Enoxaparin for injection

Cancer patients with brain metastases who develop venous thromboembolism can safely receive the anticoagulant enoxaparin without further

increasing their risk of intracranial hemorrhage, according to a study published in Blood.

Cancer patients with brain metastases are known to have an increased risk of intracranial hemorrhage, but it has not been clear whether receiving anticoagulant therapy further increases that risk.

So a group of researchers set out to assess the risk of intracranial hemorrhage in cancer patients with brain metastases who received the low-molecular-weight-heparin (LMWH) enoxaparin.

Jeffrey Zwicker, MD, of Harvard Medical School in Boston, Massachusetts, and his colleagues studied the medical records of 293 cancer patients with brain metastasis, 104 of whom had received the LMWH enoxaparin and 189 who did not.

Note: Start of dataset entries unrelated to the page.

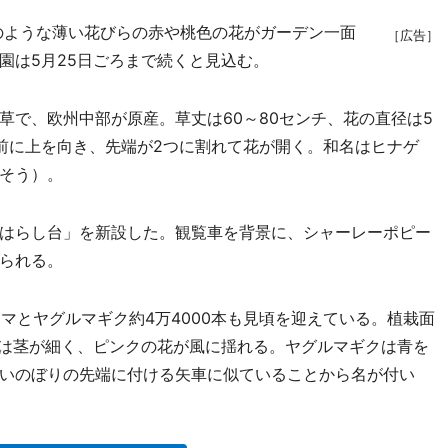
のような薄い花びらの赤や桃色の花がガーデン一面
［広告］
園は5月25日ごろまで続くと見込む。
で、欧州中部が原産。草丈は60～80センチ、花の直径は5
前に上を向き、先端が2つに割れて花が開く。和名はヒナゲ
そう）。
はらし台」を新設した。観覧車を背景に、シャーレーポピー
られる。
マとヤグルマギク約4万4000本も見頃を迎えている。植栽面
マは茎が細く、ピンクの花が風に揺れる。ヤグルマギクは青を
いのぼりの先端に付ける矢車に似ていることから名が付い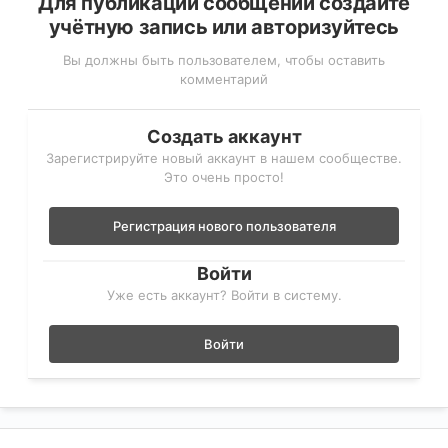
Для публикации сообщений создайте
учётную запись или авторизуйтесь
Вы должны быть пользователем, чтобы оставить
комментарий
Создать аккаунт
Зарегистрируйте новый аккаунт в нашем сообществе.
Это очень просто!
Регистрация нового пользователя
Войти
Уже есть аккаунт? Войти в систему.
Войти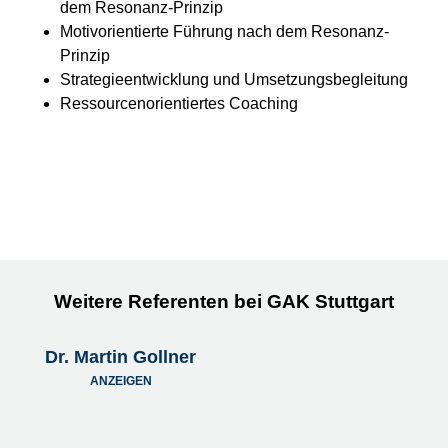
dem Resonanz-Prinzip
Motivorientierte Führung nach dem Resonanz-
Prinzip
Strategieentwicklung und Umsetzungsbegleitung
Ressourcenorientiertes Coaching
Weitere Referenten bei GAK Stuttgart
Dr. Martin Gollner
ANZEIGEN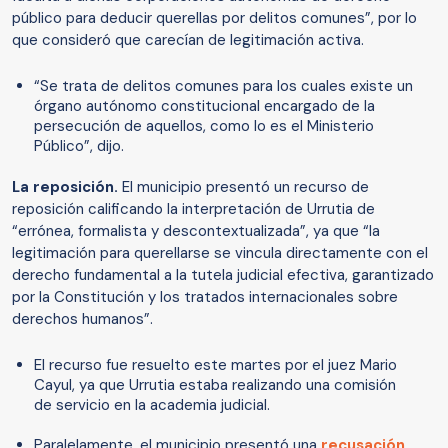
público para deducir querellas por delitos comunes”, por lo
que consideró que carecían de legitimación activa.
“Se trata de delitos comunes para los cuales existe un
órgano autónomo constitucional encargado de la
persecución de aquellos, como lo es el Ministerio
Público”, dijo.
La reposición.
El municipio presentó un recurso de
reposición calificando la interpretación de Urrutia de
“errónea, formalista y descontextualizada”, ya que “la
legitimación para querellarse se vincula directamente con el
derecho fundamental a la tutela judicial efectiva, garantizado
por la Constitución y los tratados internacionales sobre
derechos humanos”.
El recurso fue resuelto este martes por el juez Mario
Cayul, ya que Urrutia estaba realizando una comisión
de servicio en la academia judicial.
Paralelamente, el municipio presentó una
recusación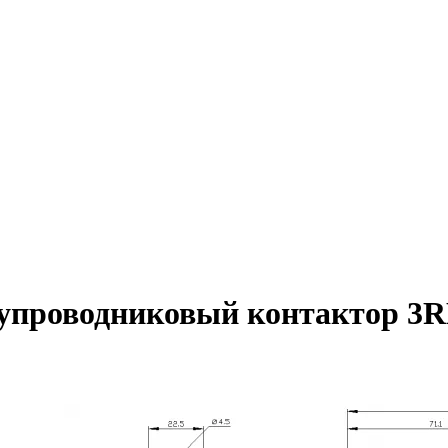
упроводниковый контактор 3R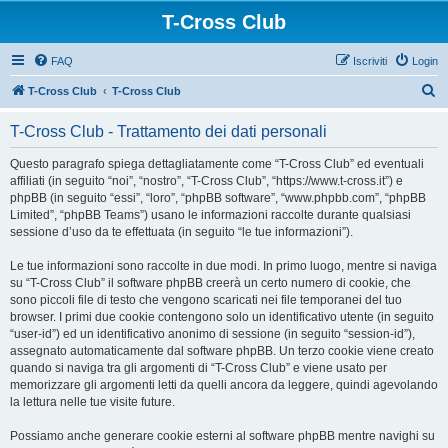
T-Cross Club
FAQ
Iscriviti
Login
C
T-Cross Club
T-Cross Club
e
T-Cross Club - Trattamento dei dati personali
r
c
Questo paragrafo spiega dettagliatamente come “T-Cross Club” ed eventuali
affiliati (in seguito “noi”, “nostro”, “T-Cross Club”, “https://www.t-cross.it”) e
a
phpBB (in seguito “essi”, “loro”, “phpBB software”, “www.phpbb.com”, “phpBB
Limited”, “phpBB Teams”) usano le informazioni raccolte durante qualsiasi
sessione d’uso da te effettuata (in seguito “le tue informazioni”).
Le tue informazioni sono raccolte in due modi. In primo luogo, mentre si naviga
su “T-Cross Club” il software phpBB creerà un certo numero di cookie, che
sono piccoli file di testo che vengono scaricati nei file temporanei del tuo
browser. I primi due cookie contengono solo un identificativo utente (in seguito
“user-id”) ed un identificativo anonimo di sessione (in seguito “session-id”),
assegnato automaticamente dal software phpBB. Un terzo cookie viene creato
quando si naviga tra gli argomenti di “T-Cross Club” e viene usato per
memorizzare gli argomenti letti da quelli ancora da leggere, quindi agevolando
la lettura nelle tue visite future.
Possiamo anche generare cookie esterni al software phpBB mentre navighi su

The researchers matched the patients in each group by the year of brain metastases diagnosis, tumor type, age, and gender. The team conducted a blinded review of radiographic imaging and categorized intracranial hemorrhages as “trace,” “measurable,” and “significant.”

At 1 year of follow-up, there was no significant difference between the treatment groups regarding the incidence of intracranial hemorrhage.

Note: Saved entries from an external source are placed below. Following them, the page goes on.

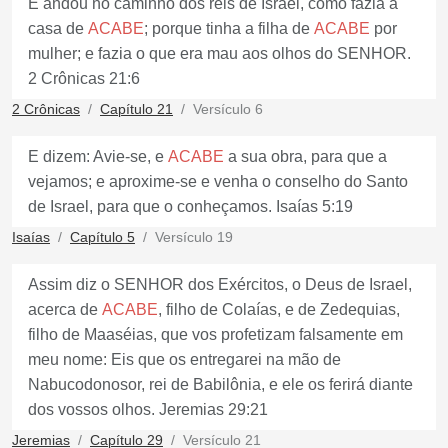
E andou no caminho dos reis de Israel, como fazia a
casa de
ACABE
; porque tinha a filha de
ACABE
por
mulher; e fazia o que era mau aos olhos do SENHOR.
2 Crônicas 21:6
2 Crônicas
Capítulo 21
Versículo 6
E dizem: Avie-se, e
ACABE
a sua obra, para que a
vejamos; e aproxime-se e venha o conselho do Santo
de Israel, para que o conheçamos. Isaías 5:19
Isaías
Capítulo 5
Versículo 19
Assim diz o SENHOR dos Exércitos, o Deus de Israel,
acerca de
ACABE
, filho de Colaías, e de Zedequias,
filho de Maaséias, que vos profetizam falsamente em
meu nome: Eis que os entregarei na mão de
Nabucodonosor, rei de Babilônia, e ele os ferirá diante
dos vossos olhos. Jeremias 29:21
Jeremias
Capítulo 29
Versículo 21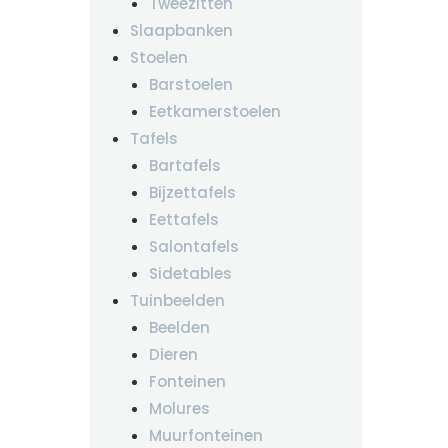
Tweezitten
Slaapbanken
Stoelen
Barstoelen
Eetkamerstoelen
Tafels
Bartafels
Bijzettafels
Eettafels
Salontafels
Sidetables
Tuinbeelden
Beelden
Dieren
Fonteinen
Molures
Muurfonteinen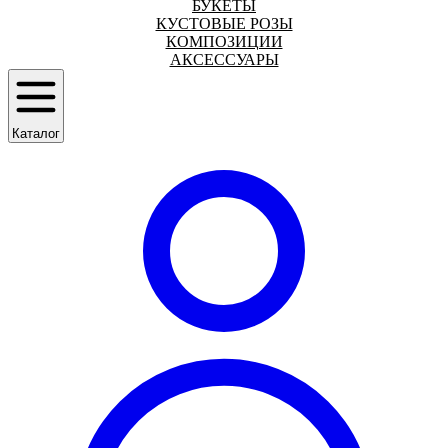
БУКЕТЫ
КУСТОВЫЕ РОЗЫ
КОМПОЗИЦИИ
АКСЕССУАРЫ
Каталог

Nineteen percent of patients in the enoxaparin arm had measurable intracranial hemorrhages, compared to 21% of patients in the control arm (P=0.97). And 21% of patients in the enoxaparin arm had significant intracranial hemorrhages, compared to 22% of patients in the control arm (P=0.87).

The cumulative incidence of intracranial hemorrhage was 44% in the enoxaparin arm and 37% in the control arm (P=0.13).

In addition, there was no significant difference in overall survival between the treatment arms. The median overall survival was 8.4 months in the enoxaparin arm and 9.7 months in the control arm (P=0.65).

“While it is a very common clinical scenario to treat a patient with a metastatic brain tumor who also develops a blood clot, before this study, there was very little data to inform the difficult decision of whether or not to anticoagulate these patients,” Dr Zwicker said.

“Our findings, which demonstrate that current practice is safe, should reassure physicians that anticoagulants can be safely administered to patients with brain metastases and a history of blood clots.”